I struggled with what to call this piece as my working title for so many years was the 3700 project. When it was completed I felt that it needed a name that truly encapsulated the spirit and intention of this piece. When a statistic number is used, especially in regards to such a divisive & politically charged topic as abortion, then that becomes the focus. The focus of this piece for me was clearly to seek intentional inner healing from my own inner abortion experience, and more specifically mourn the loss of my first child, Emma Hope. An important part of the healing process of Forgiven and Set Free is to prayerfully discern if you feel led to give your lost child a name. When this came up my first response was like, “I have no idea- the baby was only 8 weeks old.” As I went through the process of praying over this I felt the Lord speak that it was a girl and so I chose the name Emma Hope. (Emma means beloved and Hope is for the hope that I will someday see her face to face) This was extremely private information for me and I had no intention of sharing it with anyone because I think deep down I wasn’t sure if I just made it up to make myself feel better. Here’s the kicker…….so when Billy and I were first dating and starting to fall in love, one day he told me his mom had a miscarriage and that his sister gave the baby the name Emma Faith. WHAT??? My face flushed and my heart started beating fast and I sat in shock for a moment. Ok, so I guess my plans of keeping that name secret are over. Of course I told Billy about the name and the verse that immediately came to us was 1 Corinthians 13:12-13 “For now we see only a reflection as in a mirror; then we shall see face to face. Now I know in part; then I shall know fully, even as I am fully known. And now these three remain: faith, hope and love. But the greatest of these is love.”
We were blown away.
Looking back now, I am amazed that this was the first art piece I made in my transition from being a fashion designer to the world of art making. I have to remind myself that the sole purpose of creating work was to commune with the Creator, to seek healing for myself and for the world, and I was able to do that through prayer, listening to the word, and moving my hands.

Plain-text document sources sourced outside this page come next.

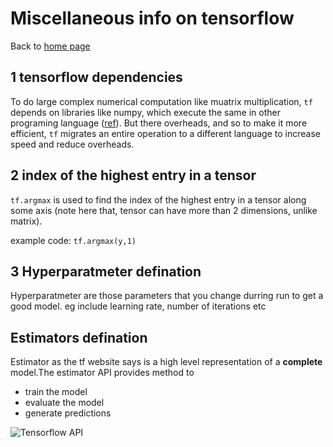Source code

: # Miscellaneous info on tensorflow

Back to [home page](README)

## 1 tensorflow dependencies
To do large complex numerical computation like muatrix multiplication, `tf` 
depends on libraries like numpy, which execute the same in other programing language ([ref](https://www.tensorflow.org/get_started/mnist/pros#start_tensorflow_interactivesession)). But there
overheads, and so to make it more efficient, `tf` migrates an entire operation to a different 
language to increase speed and reduce overheads.

## 2 index of the highest entry in a tensor

`tf.argmax` is used to find the index of the highest entry in a tensor along some axis (note here
that, tensor can have more than 2 dimensions, unlike matrix).

example code: `tf.argmax(y,1)`

## 3 Hyperparatmeter defination
Hyperparatmeter are those parameters that you change durring run to get a good model. eg include learning rate, number of iterations etc

## Estimators defination
Estimator as the tf website says is a high level representation of a **complete** model.The estimator API provides method to 
- train the model
- evaluate the model
- generate predictions

![Tensorflow API](https://www.tensorflow.org/images/tensorflow_programming_environment.png)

During the 6 years of making this piece I was honored to spend countless hours praying for men and women all over the world that have lost children due to abortion. I’ll never know the impact of those prayers here on earth, but maybe someday I will in heaven. For the three years that I traced and cut out the 3700 fetuses I listened to an audio Bible program that was not consecutive but had a method of skipping around the Bible. I cannot explain how this happened, but with God as my witness…..after 3 years of the repetitive, tedious motions of tracing and cutting the little 2” fetuses, as I cut out the final 3700th fetus, the exact scripture I heard from my speaker was 1 Corinthians 13:13…”faith, hope and love; but the greatest of these is love”.